In May, one of these facilities, the Adams County Correctional Center, where Moreno’s brother Juan Villanueva was held on a three year sentence for reentry, made national headlines after prisoners there organized to protest bad medical care, insufficient food and disrespect and abuse from prison guards. A riot ensued after the warden refused to hear demands and a guard for the Corrections Corporation of America, which operates the prison, was killed. Two inmates who the government claims helped lead the violence were charged criminally in the last several weeks. One pled guilty to taking part in the riot. The other was just charged last week.

I noted Villanueva’s case just after the riot, when he was still alive. At the time he’d been moved to a Board of Prisons medical facility in North Carolina where he was treated for cancer. According to his sister, Villanueva’s illness was ignored for months while locked up in Adams County and his condition deteriorated. "They killed my brother," she said. Moreno says her brother was prescribed repeated doses of antibiotics even after he complained of pain and was regularly vomiting blood. When months later he was finally taken to an emergency room and diagnosed with cancer, his illness had advanced significantly, but still the prison failed to transport Villanueva to all of his chemotherapy appointments, according to Moreno.

Just before the Adams facility erupted into violence in May, Villanueva was moved to a North Carolina medical facility where two months later he died. His body was flown to Los Angeles, where his family held a funeral.

The Adams County violence mirrors similar strife in other private prisons for non-citizens. As noted in another report released on Thursday by Justice Strategies, a criminal justice reform group, in 2008 and 2009, two riots erupted in the Reeves County federal prison that held over 3,000 immigrants convicted of low level drug crimes and "reentry." The first spate of violence erupted in late 2008 after an epileptic prisoner died in solitary confinement without sufficient medical care. According to the report, "His family said that when Galindo asked to see a doctor to treat his seizure problem, he was put in solitary in the segregated housing unit." Another protest exploded in 2009 after a second prisoner was put into solitary after demanding medical attention.

The ACLU of Texas, which also released a report, investigated four privately operated Board of Prisons facilities in Texas and documented widespread neglect and abuse of immigrant inmates. In Reeves, the organization documented at least 9 deaths inside the facility since 2006. At least one prisoner in Reeves committed suicide after he was placed in solitary confinement and denied psychiatric drugs to treat bipolar disorder. Inmates in other facilities complained of similar conditions including overcrowding, unsanitary conditions, insufficient food and interference with access to attorneys.

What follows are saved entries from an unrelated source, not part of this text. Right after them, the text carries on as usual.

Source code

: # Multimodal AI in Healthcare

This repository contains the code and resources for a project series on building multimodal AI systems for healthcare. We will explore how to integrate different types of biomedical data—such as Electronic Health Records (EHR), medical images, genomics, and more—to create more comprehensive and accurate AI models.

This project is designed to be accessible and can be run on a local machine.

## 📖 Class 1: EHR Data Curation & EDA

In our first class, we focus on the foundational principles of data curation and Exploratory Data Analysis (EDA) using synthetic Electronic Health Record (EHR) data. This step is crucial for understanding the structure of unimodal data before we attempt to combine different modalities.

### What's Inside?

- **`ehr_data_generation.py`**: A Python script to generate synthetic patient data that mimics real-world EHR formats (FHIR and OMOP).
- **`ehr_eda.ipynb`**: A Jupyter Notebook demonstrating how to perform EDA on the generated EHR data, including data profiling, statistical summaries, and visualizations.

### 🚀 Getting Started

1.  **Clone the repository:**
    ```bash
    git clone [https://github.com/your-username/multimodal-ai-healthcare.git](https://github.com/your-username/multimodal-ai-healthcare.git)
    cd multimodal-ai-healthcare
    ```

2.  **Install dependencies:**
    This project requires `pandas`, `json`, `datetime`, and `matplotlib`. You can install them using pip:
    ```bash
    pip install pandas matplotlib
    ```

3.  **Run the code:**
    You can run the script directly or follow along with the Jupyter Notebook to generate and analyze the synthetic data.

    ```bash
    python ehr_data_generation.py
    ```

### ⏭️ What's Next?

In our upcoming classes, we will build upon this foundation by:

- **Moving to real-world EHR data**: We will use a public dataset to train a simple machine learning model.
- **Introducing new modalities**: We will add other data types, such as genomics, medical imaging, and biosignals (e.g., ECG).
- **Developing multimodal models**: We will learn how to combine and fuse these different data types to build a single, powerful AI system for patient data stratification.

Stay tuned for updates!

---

Despite this track record or neglect and violence, the federal government plans to expand the incarceration of non-citizens in private facilities. A report released on Wednesday by the Government Accountability Office revealed that the BOP projects it will add an 1500 CAR inmates every year until 2020, which will expand the population in these federal facilities to nearly 36,000. The GAO notes that the Board of Prisons annual projections are conservative and "therefore, the actual number of inmates would likely be higher than the projections."

"These companies don’t care about people like my brother. They care about making money," Moreno said yesterday. "He was dying little by little. They could have done something about it. But they didn’t because he was just a prisoner."